> Study questions
A. Answer these questions from the article below about Mark Hamill's flag emoji, one line each:
(i) Which country's flag did Hamill use by mistake?
(ii) What did his Monday (Jan 13) tweet announce?
(iii) What reason did he give for the mix-up?
B. Can you shorten the paragraph beginning "Netizens had a field day" in the article below about Mark Hamill's flag emoji to a single sentence that keeps its main facts?
C. Write the next part of the article below about Mark Hamill's flag emoji, picking up after its final sentence.

Star Wars’ Mark Hamill said he tweeted the wrong flag because emojis are ‘teeny-tiny’: ‘I accidentally blundered into a LOAD of Malaysian followers’

“We all have had a good laugh at my expense for mistaking a TEENY-TINY flag of Malaysia for a TEENY-TINY Old Glory.”
Disney/Lucasfilm, Twitter/HamilHimself

After doing umpteen movies, here’s evidence beloved actor Mark Hamill might be getting old: he mixed up the emoji flags of the United States and Malaysia because they were just too small to see on his screen.

Netizens had a field day after the Star Wars star mistakenly inserted an emoji of the Jalur Gemilang instead of the Star-Spangled Banner in his Twitter announcement on Monday (Jan 13) about deleting Facebook.

In his Tweet, the Saturn Award winner expressed disappointment at Facebook’s allegedly profit-driven decision to allow political campaigns to run targeted user advertisements.

He later published a comment with the correct flag emoji, and said in a follow-up post on Wednesday (Jan 15) that the mistake was made because the flags’ emojis were “teeny-tiny”.

Now that we all have had a good laugh at my expense for mistaking a TEENY-TINY flag of Malaysia for a TEENY-TINY Old Glory – the fact remains the same: NO country measures their worth in money,” he said.

> Information
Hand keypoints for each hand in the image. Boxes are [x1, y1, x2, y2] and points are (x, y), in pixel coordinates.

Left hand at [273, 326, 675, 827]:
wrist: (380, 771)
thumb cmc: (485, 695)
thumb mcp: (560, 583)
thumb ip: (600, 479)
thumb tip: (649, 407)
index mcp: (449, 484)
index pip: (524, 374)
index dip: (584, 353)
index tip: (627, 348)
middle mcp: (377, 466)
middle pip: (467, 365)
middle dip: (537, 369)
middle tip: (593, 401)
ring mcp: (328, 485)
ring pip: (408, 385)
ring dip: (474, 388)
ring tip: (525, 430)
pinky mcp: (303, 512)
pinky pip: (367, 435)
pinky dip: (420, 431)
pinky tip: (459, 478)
---
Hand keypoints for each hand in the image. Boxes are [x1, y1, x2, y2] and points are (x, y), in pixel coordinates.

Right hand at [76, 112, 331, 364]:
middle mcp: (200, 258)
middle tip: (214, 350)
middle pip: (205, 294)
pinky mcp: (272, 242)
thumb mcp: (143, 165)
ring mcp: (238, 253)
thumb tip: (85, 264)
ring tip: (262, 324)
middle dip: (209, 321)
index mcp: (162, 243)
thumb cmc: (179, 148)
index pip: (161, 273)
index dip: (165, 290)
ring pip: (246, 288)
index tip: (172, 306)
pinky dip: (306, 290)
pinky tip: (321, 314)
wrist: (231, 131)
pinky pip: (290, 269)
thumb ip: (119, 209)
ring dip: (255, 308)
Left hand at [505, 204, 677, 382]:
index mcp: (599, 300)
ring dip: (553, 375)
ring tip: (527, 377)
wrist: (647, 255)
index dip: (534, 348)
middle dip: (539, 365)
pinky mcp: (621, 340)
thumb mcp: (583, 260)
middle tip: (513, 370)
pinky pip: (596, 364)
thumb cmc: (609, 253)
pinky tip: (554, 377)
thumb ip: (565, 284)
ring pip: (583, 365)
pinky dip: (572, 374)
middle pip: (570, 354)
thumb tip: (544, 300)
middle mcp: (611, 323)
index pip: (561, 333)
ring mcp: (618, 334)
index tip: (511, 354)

> Answers by item
A.
(i) Malaysia's flag, the Jalur Gemilang.
(ii) That he was deleting Facebook.
(iii) The flag emojis were "teeny-tiny."

B. Netizens mocked Hamill after his Twitter announcement on Monday (Jan 13) about deleting Facebook showed the Jalur Gemilang emoji instead of the Star-Spangled Banner.

C.
He added that he had “accidentally blundered into a LOAD of Malaysian followers” after the mistake, adding the hashtag #HammyHeartsSoutheastAsia (read: “Hamill loves Southeast Asia”).

On top his barrage of new followers, the star’s existing Malaysian fanbase also went wild in the comments after their country received the unintentional shoutout from the on-screen Jedi legend.

Among the hundreds of comments the post received were jokes about Hamill – and other baby boomers – needing glasses to see (“Should have Luked more carefully,” one Twitter user quipped), and liberal sharing of Star Wars memes featuring characters like Yoda and Maz Kanata.

Hamill also clocked tons of requests from Malaysians begging their “hero” to visit the country. Some fans even pointed out the existence of a Malaysian city in Sarawak named Padawan, a term popularised by the film franchise.

Others took the chance to explain that the mix up was understandable, given that both countries’ flags looked similar.

“Both (flags) share a common ancestor from the British East India Trading Company during the colonial days,” said a Twitter user named Julien Chen. “Both nations achieved independence from the British, and both are multi-ethnic, multicultural, multi-religious nations with a democracy and a constitution.”

Still, at least one fan suggested creating a whole new flag best suited for the star.